◆ ACTION ITEM ◆
Put the lines of the data below into a Markdown table with the columns Row and Line, numbering each non-blank line and skipping blank ones. Omit the pictures from your answer.
Start of Block
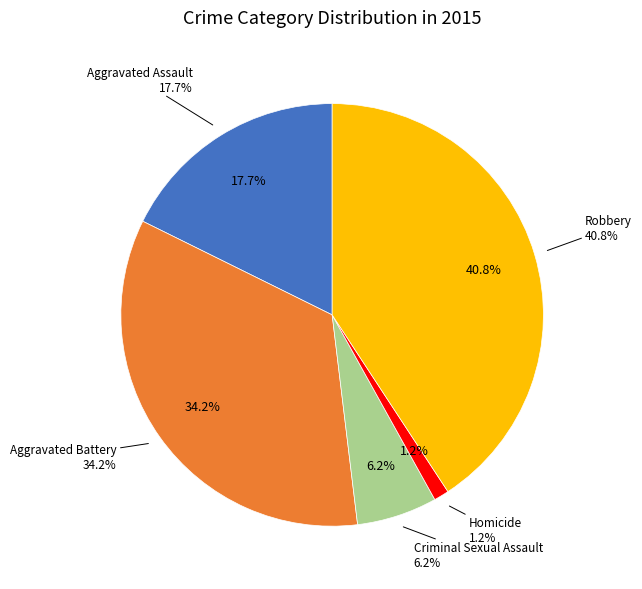

Between Homicide and Aggravated Battery, which is larger?

Aggravated Battery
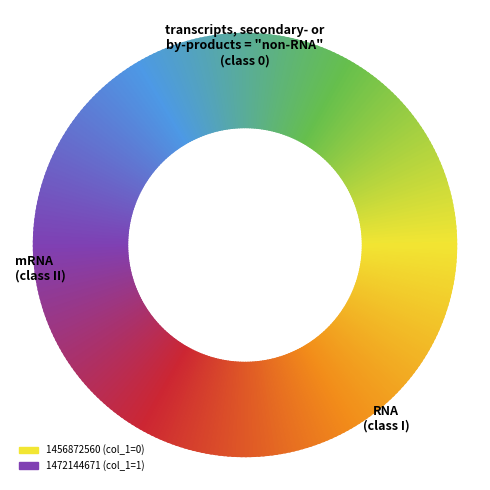

Combined, what portion of the pie is 1456872560 and 1472144671?

100.0%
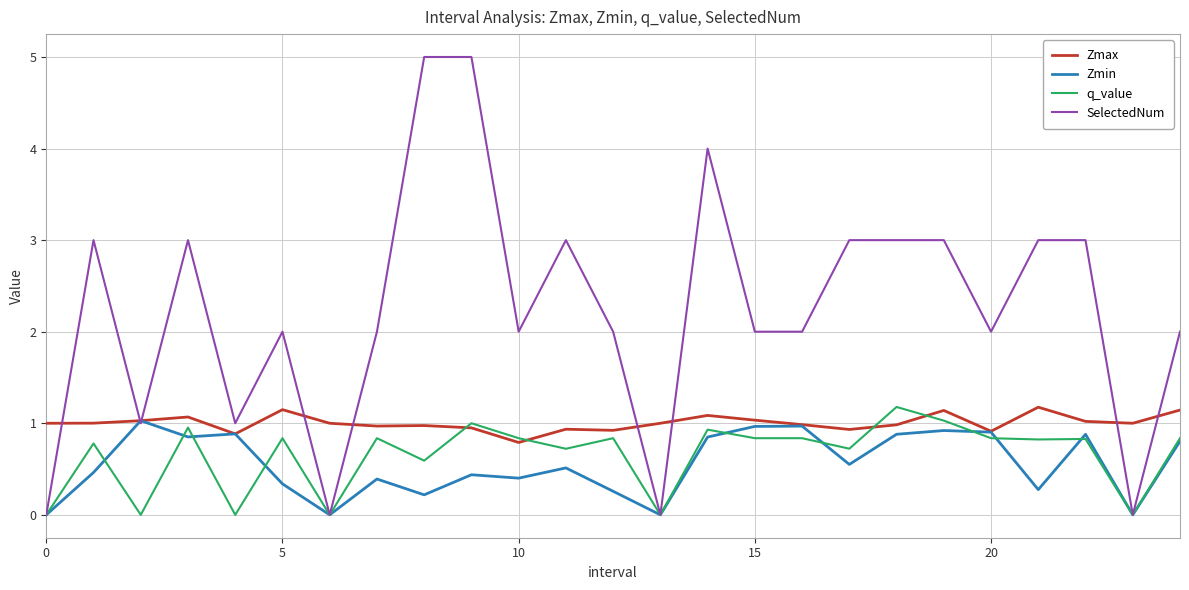

Which series has the largest total across all categories?

SelectedNum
End of Block
◆ WRITTEN RESPONSE ◆
| Row | Line |
|---|---|
| 1 | Between Homicide and Aggravated Battery, which is larger? |
| 2 | Aggravated Battery |
| 3 | Combined, what portion of the pie is 1456872560 and 1472144671? |
| 4 | 100.0% |
| 5 | Which series has the largest total across all categories? |
| 6 | SelectedNum |